Le Portugal vivait en paix avec la France depuis
le traité de Madrid, conclu le 29 septembre 1801. Le gouvernement
portugais s’efforçait de maintenir la neutralité entre l’Angleterre
et la France, et de résister aux pressions exercées par chacun de
ces deux pays, pour l’entraîner dans son camp. En août 1806, une
escadre britannique mouilla devant Lisbonne pour faire pression
sur le cabinet de Lisbonne et pour le déterminer à entrer dans les
vues du gouvernement de Londres, mais ce fut en vain. Cependant,
l’attitude de Lisbonne ne satisfaisait pas davantage Napoléon, qui
reprochait aux Portugais de continuer à admettre les navires britanniques
et leurs cargaisons dans leurs ports, allant ainsi à l’encontre
de la philosophie politique que Napoléon tentait d’imposer à l’Europe
par l’application du blocus continental, décrété à Berlin le 21
novembre 1806. Napoléon, ne pouvant admettre une entorse à son système,
se résolut à assurer la fermeture des ports portugais par ses troupes.

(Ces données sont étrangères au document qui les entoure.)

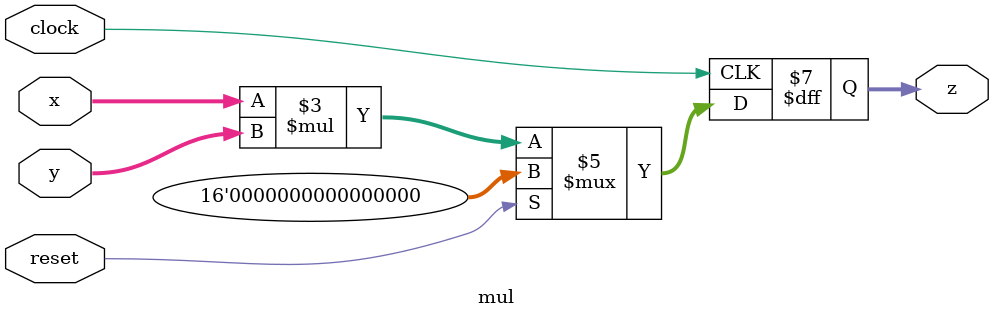
<source format=v>
module mul (clock, reset, x, y, z);

parameter WIDTH = 8;

input clock;
input reset;
input [WIDTH - 1 : 0] x;
input [WIDTH - 1 : 0] y;
output [2 * WIDTH - 1 : 0] z;
reg [2 * WIDTH - 1 : 0] z;

always @(posedge clock) begin
  if (!reset) begin
    z <= x * y;
  end
  else begin
    z <= 0;
  end
end

endmodule // mul

</source>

C’est pourquoi, après avoir rassemblé un corps de troupes autour
de Bayonne sous la dénomination de premier corps d’observation de
la Gironde, il fit adresser à la cour de Lisbonne un ultimatum lui
enjoignant de fermer rigoureusement les ports du Portugal à l’Angleterre
et de faire arrêter tous les sujets britanniques se trouvant sur
le territoire portugais. Le Prince-Régent eut beau se soumettre
aux injonctions de l’Empereur, celui-ci, qui avait décidé que la
maison de Bragance avait cessé de règner, avait déjà mis ses troupes
en marche (le 17 octobre 1807), sous la conduite du général Junot,
et elles ne devaient s’arrêter qu’à Lisbonne. Pour prix de la complaisance
que l’Espagne - ou plutôt la cour de Madrid- mettait à vouloir seconder
l’Empereur dans son projet, un traité secret fut signé à Fontainebleau
le 27 octobre qui prévoyait la division du Portugal en trois morceaux,
dont l’un devait être érigé en royaume au profit du roi d’Etrurie,
prince de la maison d’Espagne, un deuxième devait être donné au
favori de roi et de la reine d’Espagne, Manuel Godoy; quant au sort
de la troisième partie, il devait être ultérieurement fixé.
Après la marche la plus pénible et la plus
affreuse que jamais une armée s’avançant pour combattre ait osé
entreprendre , comme la qualifia le général Thiébault, chef
d’état-major de l’armée, Junot entra à Lisbonne le 30 novembre 1807,
à la tête de soldats harassés, à peine en état de se soutenir. Il
annonça qu’il venait sauver l’indépendance du Portugal en fermant
ses ports aux navires et aux marchandises anglaises, ce qui était
dans l’intérêt bien compris de ce pays.
Le
prince-régent avait quitté précipitamment sa capitale pour se réfugier
au Brésil, et , grâce à l’imprévoyance de l’ancien gouvernement,
à l’effet de surprise, et au fait que la légion de police
de Lisbonne était commandée par un Français, le comte de Novion,
Junot put prendre en main l’administration du pays et procéder à
son démembrement. L’armée portugaise fut disséminée.